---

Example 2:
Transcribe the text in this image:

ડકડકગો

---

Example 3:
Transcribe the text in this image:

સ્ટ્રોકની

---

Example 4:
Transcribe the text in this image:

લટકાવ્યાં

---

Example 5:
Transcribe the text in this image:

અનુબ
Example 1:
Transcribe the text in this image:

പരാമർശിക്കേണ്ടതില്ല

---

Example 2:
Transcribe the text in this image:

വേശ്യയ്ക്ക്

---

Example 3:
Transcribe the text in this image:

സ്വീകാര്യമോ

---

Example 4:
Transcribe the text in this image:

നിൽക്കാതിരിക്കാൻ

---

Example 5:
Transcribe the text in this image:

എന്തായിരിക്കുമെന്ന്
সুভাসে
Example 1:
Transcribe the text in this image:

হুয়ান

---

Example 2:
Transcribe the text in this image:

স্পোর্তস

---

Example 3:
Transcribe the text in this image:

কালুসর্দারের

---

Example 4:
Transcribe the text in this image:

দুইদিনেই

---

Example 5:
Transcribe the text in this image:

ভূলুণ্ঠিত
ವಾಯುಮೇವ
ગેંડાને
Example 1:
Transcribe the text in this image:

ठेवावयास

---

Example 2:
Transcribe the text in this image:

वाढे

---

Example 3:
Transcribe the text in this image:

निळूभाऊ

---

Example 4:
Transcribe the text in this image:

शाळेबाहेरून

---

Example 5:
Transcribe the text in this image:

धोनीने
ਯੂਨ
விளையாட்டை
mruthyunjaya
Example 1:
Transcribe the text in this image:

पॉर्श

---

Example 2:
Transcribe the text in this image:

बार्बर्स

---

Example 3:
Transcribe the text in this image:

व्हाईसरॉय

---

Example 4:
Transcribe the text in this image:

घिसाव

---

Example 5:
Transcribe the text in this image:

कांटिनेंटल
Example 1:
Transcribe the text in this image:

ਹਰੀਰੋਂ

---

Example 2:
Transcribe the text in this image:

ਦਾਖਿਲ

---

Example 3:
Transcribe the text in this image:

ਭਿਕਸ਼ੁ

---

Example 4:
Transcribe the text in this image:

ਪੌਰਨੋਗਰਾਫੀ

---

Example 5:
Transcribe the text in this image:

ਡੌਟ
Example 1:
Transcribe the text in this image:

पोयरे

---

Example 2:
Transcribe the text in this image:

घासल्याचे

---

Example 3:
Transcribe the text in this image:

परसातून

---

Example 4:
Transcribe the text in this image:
______
> **Work task**: Copy out the entries. Change nothing.

> **Reply**:
---

Example 2:
Transcribe the text in this image:

ડકડકગો

---

Example 3:
Transcribe the text in this image:

સ્ટ્રોકની

---

Example 4:
Transcribe the text in this image:

લટકાવ્યાં

---

Example 5:
Transcribe the text in this image:

અનુબ
Example 1:
Transcribe the text in this image:

പരാമർശിക്കേണ്ടതില്ല

---

Example 2:
Transcribe the text in this image:

വേശ്യയ്ക്ക്

---

Example 3:
Transcribe the text in this image:

സ്വീകാര്യമോ

---

Example 4:
Transcribe the text in this image:

നിൽക്കാതിരിക്കാൻ

---

Example 5:
Transcribe the text in this image:

എന്തായിരിക്കുമെന്ന്
সুভাসে
Example 1:
Transcribe the text in this image:

হুয়ান

---

Example 2:
Transcribe the text in this image:

স্পোর্তস

---

Example 3:
Transcribe the text in this image:

কালুসর্দারের

---

Example 4:
Transcribe the text in this image:

দুইদিনেই

---

Example 5:
Transcribe the text in this image:

ভূলুণ্ঠিত
ವಾಯುಮೇವ
ગેંડાને
Example 1:
Transcribe the text in this image:

ठेवावयास

---

Example 2:
Transcribe the text in this image:

वाढे

---

Example 3:
Transcribe the text in this image:

निळूभाऊ

---

Example 4:
Transcribe the text in this image:

शाळेबाहेरून

---

Example 5:
Transcribe the text in this image:

धोनीने
ਯੂਨ
விளையாட்டை
mruthyunjaya
Example 1:
Transcribe the text in this image:

पॉर्श

---

Example 2:
Transcribe the text in this image:

बार्बर्स

---

Example 3:
Transcribe the text in this image:

व्हाईसरॉय

---

Example 4:
Transcribe the text in this image:

घिसाव

---

Example 5:
Transcribe the text in this image:

कांटिनेंटल
Example 1:
Transcribe the text in this image:

ਹਰੀਰੋਂ

---

Example 2:
Transcribe the text in this image:

ਦਾਖਿਲ

---

Example 3:
Transcribe the text in this image:

ਭਿਕਸ਼ੁ

---

Example 4:
Transcribe the text in this image:

ਪੌਰਨੋਗਰਾਫੀ

---

Example 5:
Transcribe the text in this image:

ਡੌਟ
Example 1:
Transcribe the text in this image:

पोयरे

---

Example 2:
Transcribe the text in this image:

घासल्याचे

---

Example 3:
Transcribe the text in this image:

परसातून

---

Example 4:
Transcribe the text in this image:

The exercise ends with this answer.